Primary pneumonia is caused by the patient's inhaling or aspirating a pathogen such as bacteria or a virus. Bacterial pneumonia, often caused by staphylococcus, streptococcus, or klebsiella, usually occurs when the lungs' defense mechanisms are impaired by such factors as suppressed cough reflex, decreased cilia action, decreased activity of phagocytic cells, and the accumulation of secretions. Viral pathogens account for up to a fourth of CAPs in adults and are most commonly caused by the influenza virus. Viral pneumonia occurs when a virus attacks bronchiolar epithelial cells and causes interstitial inflammation and desquamation, which eventually spread to the alveoli. In addition to the influenza viruses mentioned above, other common viruses include respiratory syncytial virus (RSV); influenza A; parainfluenza 1, 2, and 3; and adenovirus.

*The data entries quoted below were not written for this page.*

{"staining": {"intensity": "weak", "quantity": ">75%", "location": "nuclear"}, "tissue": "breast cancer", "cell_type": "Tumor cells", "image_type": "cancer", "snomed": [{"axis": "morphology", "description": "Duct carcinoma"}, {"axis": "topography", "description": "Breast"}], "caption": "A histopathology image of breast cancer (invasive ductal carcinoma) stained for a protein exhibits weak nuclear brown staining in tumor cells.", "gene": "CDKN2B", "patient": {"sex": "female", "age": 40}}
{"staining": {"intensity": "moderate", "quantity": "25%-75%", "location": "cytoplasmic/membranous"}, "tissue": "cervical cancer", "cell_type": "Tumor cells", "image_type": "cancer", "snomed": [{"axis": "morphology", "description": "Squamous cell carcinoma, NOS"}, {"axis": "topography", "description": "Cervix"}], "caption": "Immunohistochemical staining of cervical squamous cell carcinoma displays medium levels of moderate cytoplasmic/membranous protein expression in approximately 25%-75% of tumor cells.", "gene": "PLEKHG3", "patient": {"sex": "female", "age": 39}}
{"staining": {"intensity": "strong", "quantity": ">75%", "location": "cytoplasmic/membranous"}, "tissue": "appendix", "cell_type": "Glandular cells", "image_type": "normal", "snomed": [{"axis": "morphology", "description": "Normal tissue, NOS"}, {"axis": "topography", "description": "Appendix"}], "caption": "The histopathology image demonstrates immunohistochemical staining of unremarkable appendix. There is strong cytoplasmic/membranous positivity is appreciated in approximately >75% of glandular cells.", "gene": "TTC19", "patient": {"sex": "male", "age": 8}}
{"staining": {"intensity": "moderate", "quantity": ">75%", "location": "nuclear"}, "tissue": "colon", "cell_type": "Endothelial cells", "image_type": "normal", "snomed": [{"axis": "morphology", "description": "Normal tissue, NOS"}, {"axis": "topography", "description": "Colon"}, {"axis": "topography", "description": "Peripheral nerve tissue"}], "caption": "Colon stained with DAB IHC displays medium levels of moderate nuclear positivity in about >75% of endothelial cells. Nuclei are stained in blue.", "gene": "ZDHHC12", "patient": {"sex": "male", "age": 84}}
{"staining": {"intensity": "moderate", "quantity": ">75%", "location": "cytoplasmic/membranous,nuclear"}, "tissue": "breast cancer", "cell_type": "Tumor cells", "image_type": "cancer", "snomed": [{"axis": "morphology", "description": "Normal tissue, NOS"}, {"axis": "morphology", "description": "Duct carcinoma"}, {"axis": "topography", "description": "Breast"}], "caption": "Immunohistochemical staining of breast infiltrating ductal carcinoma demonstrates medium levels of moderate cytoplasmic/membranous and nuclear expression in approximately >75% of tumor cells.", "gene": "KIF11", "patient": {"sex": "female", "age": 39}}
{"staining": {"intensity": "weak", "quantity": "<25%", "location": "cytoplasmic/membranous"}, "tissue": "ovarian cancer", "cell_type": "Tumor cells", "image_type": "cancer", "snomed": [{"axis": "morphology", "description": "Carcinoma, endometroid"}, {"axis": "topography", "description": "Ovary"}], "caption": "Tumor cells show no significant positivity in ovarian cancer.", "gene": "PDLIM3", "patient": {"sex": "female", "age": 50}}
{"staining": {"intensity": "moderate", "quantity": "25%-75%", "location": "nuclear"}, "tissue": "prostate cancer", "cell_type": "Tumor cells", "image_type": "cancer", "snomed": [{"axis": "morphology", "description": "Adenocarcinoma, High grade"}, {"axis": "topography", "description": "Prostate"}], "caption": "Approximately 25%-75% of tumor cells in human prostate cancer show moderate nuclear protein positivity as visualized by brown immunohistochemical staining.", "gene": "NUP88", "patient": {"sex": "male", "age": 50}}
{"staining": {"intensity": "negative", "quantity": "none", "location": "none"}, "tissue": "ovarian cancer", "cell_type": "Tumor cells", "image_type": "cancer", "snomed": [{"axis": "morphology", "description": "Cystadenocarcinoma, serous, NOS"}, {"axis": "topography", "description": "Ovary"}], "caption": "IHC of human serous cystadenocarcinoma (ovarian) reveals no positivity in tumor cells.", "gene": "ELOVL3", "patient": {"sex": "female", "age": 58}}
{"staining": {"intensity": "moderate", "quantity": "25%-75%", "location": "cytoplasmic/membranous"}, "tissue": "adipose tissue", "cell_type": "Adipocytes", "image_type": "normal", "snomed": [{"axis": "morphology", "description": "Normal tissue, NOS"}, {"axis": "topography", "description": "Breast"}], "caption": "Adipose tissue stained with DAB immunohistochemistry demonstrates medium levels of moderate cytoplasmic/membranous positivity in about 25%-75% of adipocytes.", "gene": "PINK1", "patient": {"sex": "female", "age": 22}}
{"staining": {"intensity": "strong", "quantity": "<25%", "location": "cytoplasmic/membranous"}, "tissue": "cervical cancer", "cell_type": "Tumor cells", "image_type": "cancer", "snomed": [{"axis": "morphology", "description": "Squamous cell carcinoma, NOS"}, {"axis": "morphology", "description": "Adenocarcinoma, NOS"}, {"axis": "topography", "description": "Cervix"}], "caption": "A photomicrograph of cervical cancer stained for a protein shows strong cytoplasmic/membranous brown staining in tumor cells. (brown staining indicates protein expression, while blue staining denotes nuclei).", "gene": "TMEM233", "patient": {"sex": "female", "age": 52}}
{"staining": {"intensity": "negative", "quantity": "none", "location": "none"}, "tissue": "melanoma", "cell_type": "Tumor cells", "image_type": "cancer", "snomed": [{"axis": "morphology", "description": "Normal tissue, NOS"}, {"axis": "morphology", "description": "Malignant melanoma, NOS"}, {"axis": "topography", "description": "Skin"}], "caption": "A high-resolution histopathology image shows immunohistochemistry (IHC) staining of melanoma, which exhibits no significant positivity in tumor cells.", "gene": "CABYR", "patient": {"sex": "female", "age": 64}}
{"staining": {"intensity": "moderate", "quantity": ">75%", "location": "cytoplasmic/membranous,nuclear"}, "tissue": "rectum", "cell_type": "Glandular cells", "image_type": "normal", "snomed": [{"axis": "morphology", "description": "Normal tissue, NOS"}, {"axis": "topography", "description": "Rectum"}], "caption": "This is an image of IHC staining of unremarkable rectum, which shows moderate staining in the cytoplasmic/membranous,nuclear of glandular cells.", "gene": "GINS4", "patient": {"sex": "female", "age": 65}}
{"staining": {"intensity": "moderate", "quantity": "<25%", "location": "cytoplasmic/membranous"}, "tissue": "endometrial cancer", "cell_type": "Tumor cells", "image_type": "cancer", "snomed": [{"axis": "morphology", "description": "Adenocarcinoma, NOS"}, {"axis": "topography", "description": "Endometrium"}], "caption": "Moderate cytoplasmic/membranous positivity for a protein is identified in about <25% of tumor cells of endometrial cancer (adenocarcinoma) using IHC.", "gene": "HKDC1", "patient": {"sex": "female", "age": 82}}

Secondary pneumonia ensues from lung damage that was caused by the spread of bacteria from an infection elsewhere in the body or by a noxious chemical. Aspiration pneumonia is caused by the patient's inhaling foreign matter such as food or vomitus into the bronchi. Factors associated with aspiration pneumonia include old age, impaired gag reflex, surgical procedures, debilitating disease, and decreased level of consciousness.
CAP is caused by bacteria that are divided into two groups: typical and atypical. Organisms that cause typical pneumonia include Streptococcus pneumoniae (pneumococcus) and Haemophilus and Staphylococcus species. Organisms that cause atypical pneumonia include Legionella, Mycoplasma, and Chlamydia species.